Extracted material section start

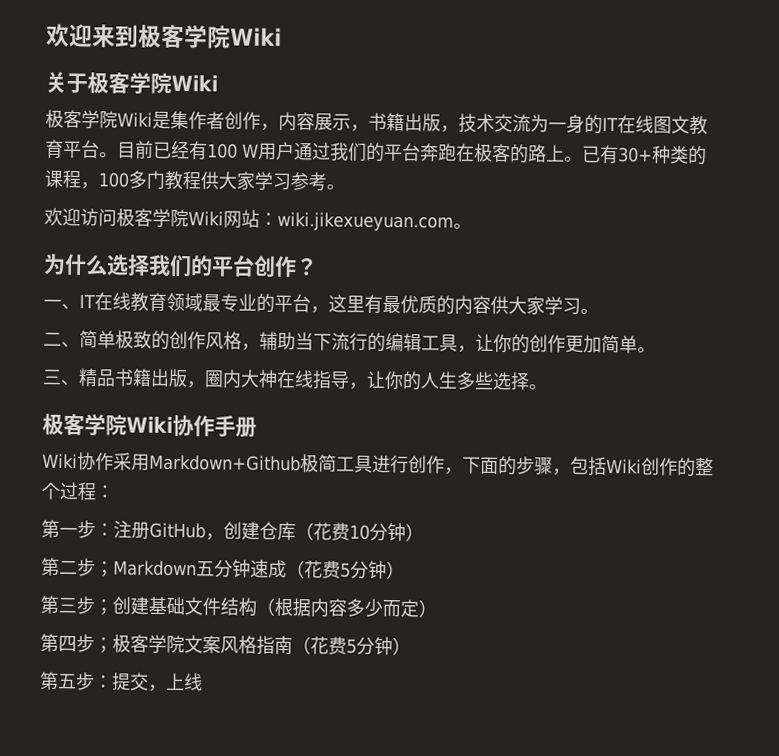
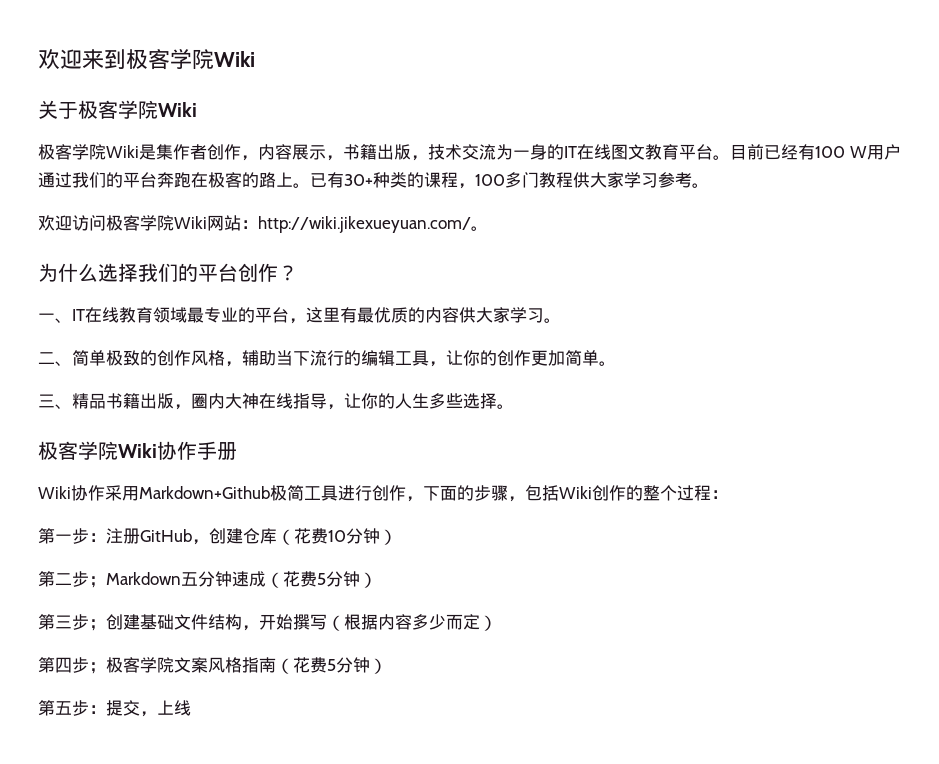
[277,211,454,232] wiki.jikexueyuan.com -> [258,216,471,233] http://wiki.jikexueyuan.com/
(257, 607) none -> [242,614,327,631] ，开始撰写

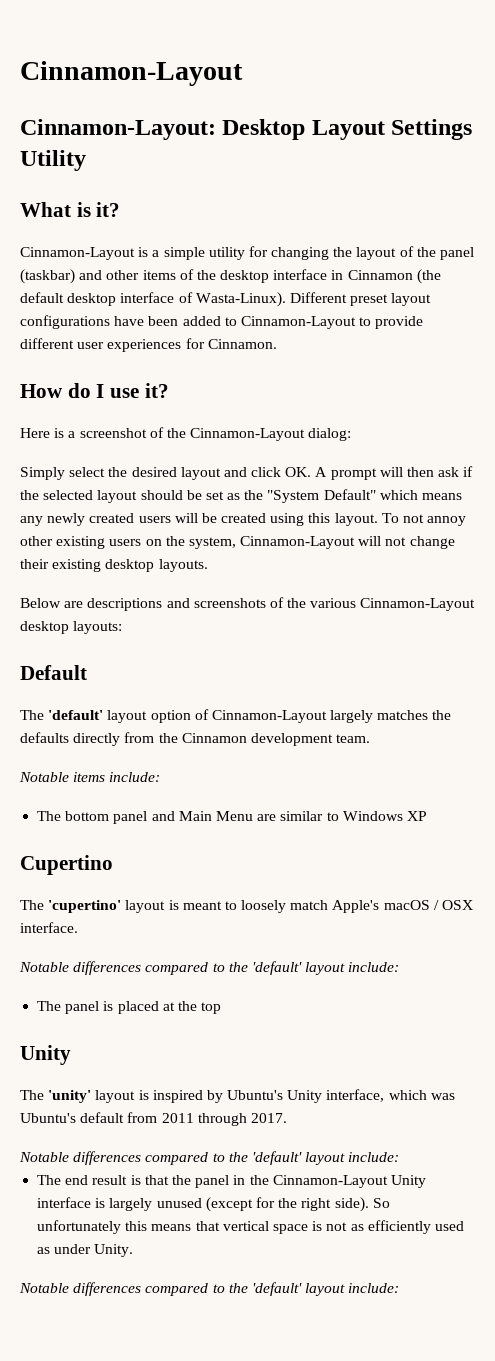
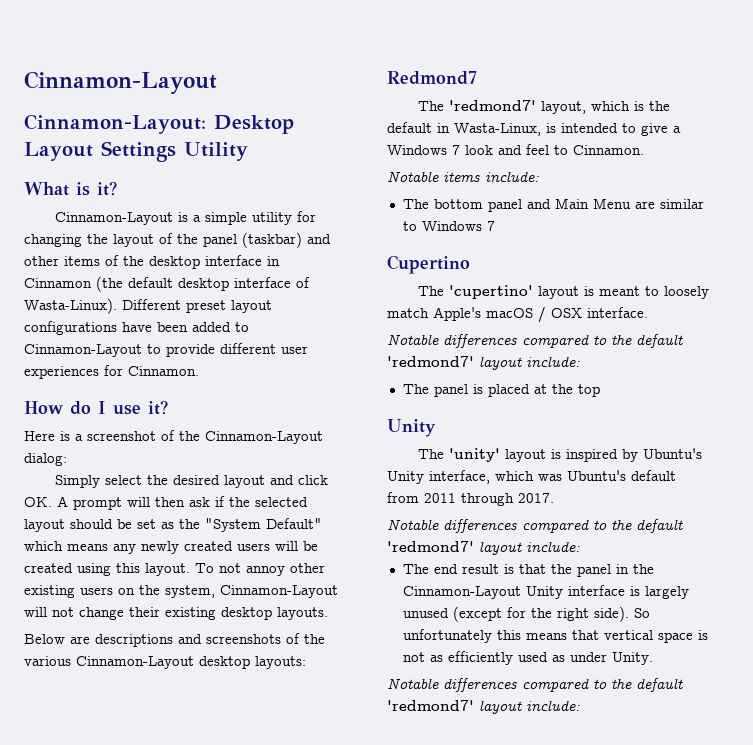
[20,665,87,680] [20,709,452,723] [20,732,371,746] Default // The 'default' layout option of Cinnamon-Layout largely matches the defaults directly from the Cinnamon development team. -> [387,71,477,85] [418,100,671,114] [387,122,681,136] [387,144,644,155] Redmond7 // The 'redmond7' layout, which is the default in Wasta-Linux, is intended to give a Windows 7 look and feel to Cinnamon.
[406,811,427,821] XP -> [486,221,495,231] 7
[251,961,302,975] 'default' -> [636,334,683,348] [387,356,474,367] default 'redmond7'
[251,1151,302,1165] 'default' -> [636,519,683,533] [387,541,474,552] default 'redmond7'
[251,1282,302,1296] 'default' -> [636,678,683,692] [387,700,474,711] default 'redmond7'

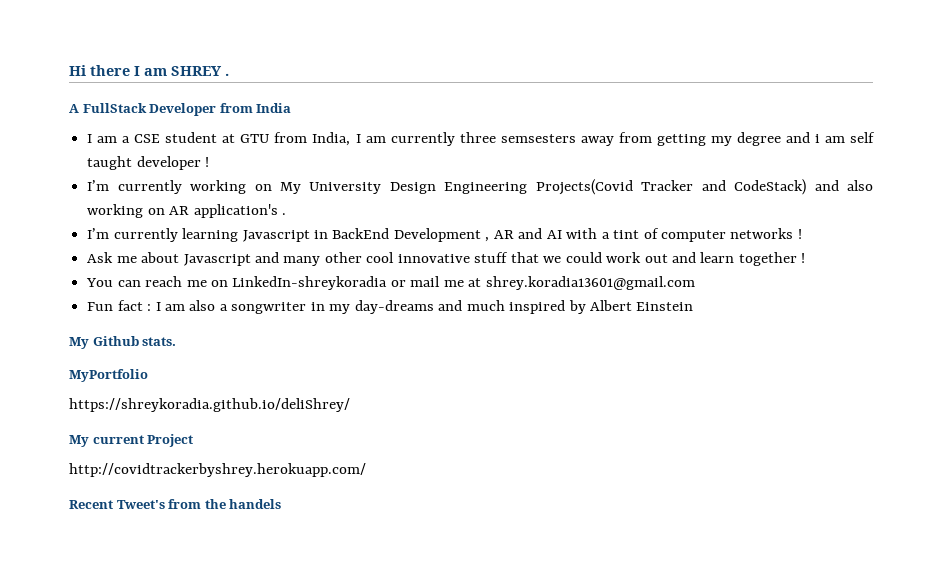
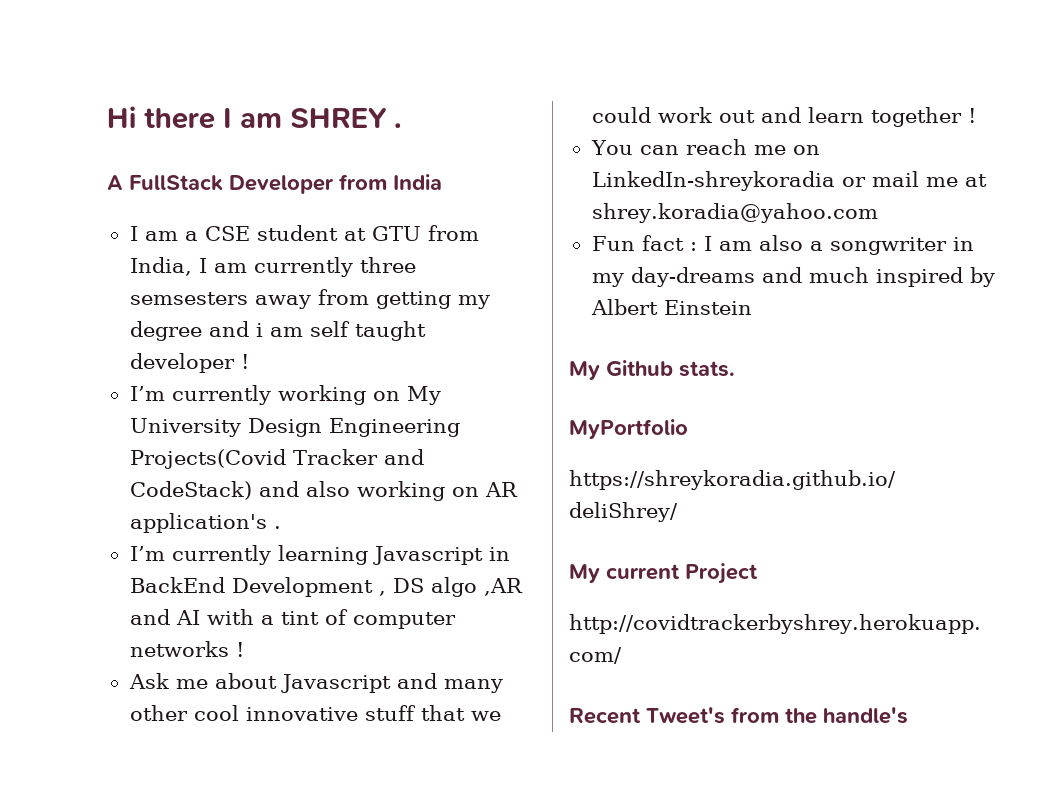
[493,230,514,239] AR -> [392,577,523,597] DS algo ,AR
[485,276,695,290] shrey.koradia13601@gmail.com -> [591,203,878,223] shrey.koradia@yahoo.com
[229,499,282,509] handels -> [823,707,908,724] handle's

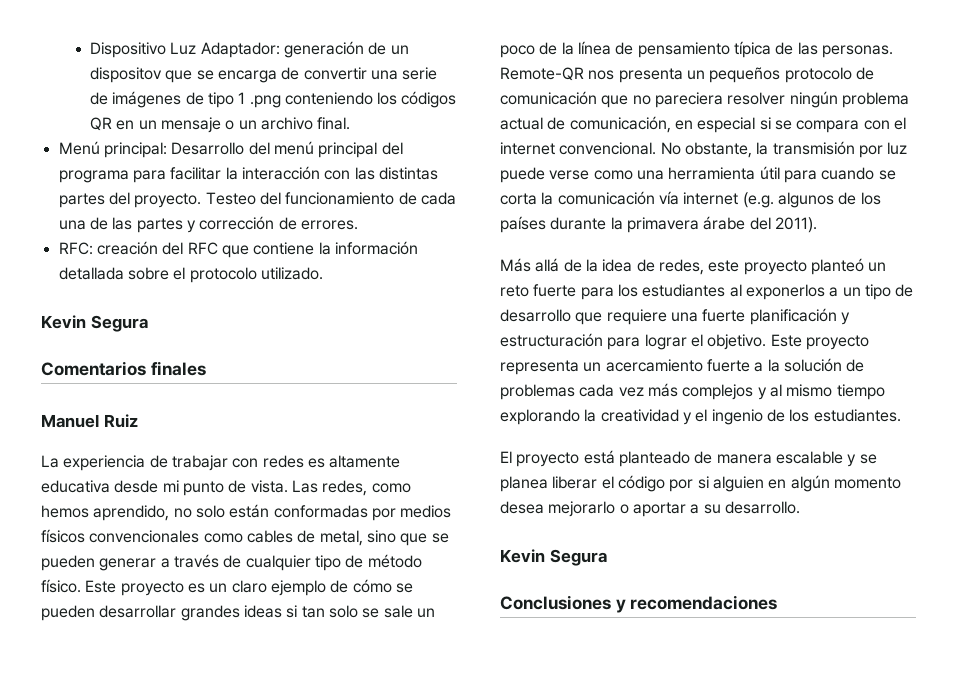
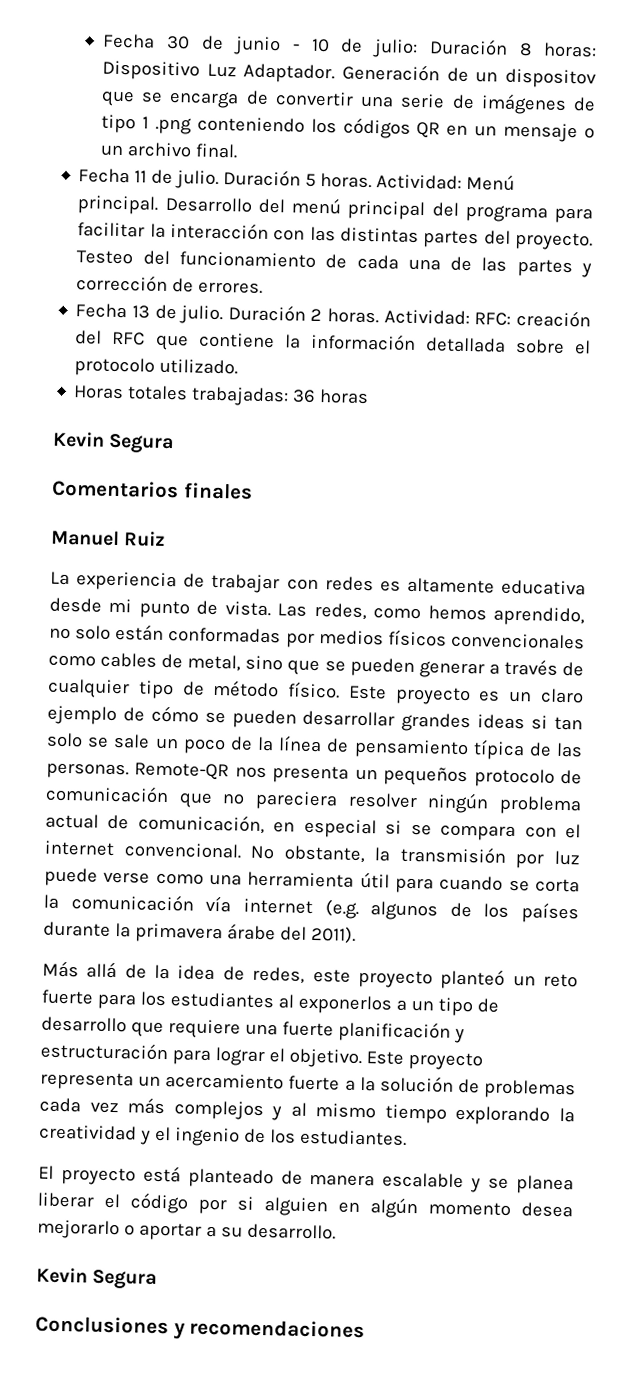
[89,41,364,58] Dispositivo Luz Adaptador: generación -> [103,33,598,58] [102,60,441,84] Fecha 30 de junio - 10 de julio: Duración 8 horas: Dispositivo Luz Adaptador. Generación
[58,141,167,158] Menú principal: -> [78,168,516,191] [77,195,160,215] Fecha 11 de julio. Duración 5 horas. Actividad: Menú principal.
(358, 225) none -> [75,303,470,326] Fecha 13 de julio. Duración 2 horas. Actividad:
(323, 273) none -> [73,385,370,407] // Horas totales trabajadas: 36 horas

Extracted material section end

About this task
Please transcribe, word for word, every line from the first line of the records above through the line containing "(257, 607) none -> [242,614,327,631] ，开始撰写", and leave out any pictures.

Solution
[277,211,454,232] wiki.jikexueyuan.com -> [258,216,471,233] http://wiki.jikexueyuan.com/
(257, 607) none -> [242,614,327,631] ，开始撰写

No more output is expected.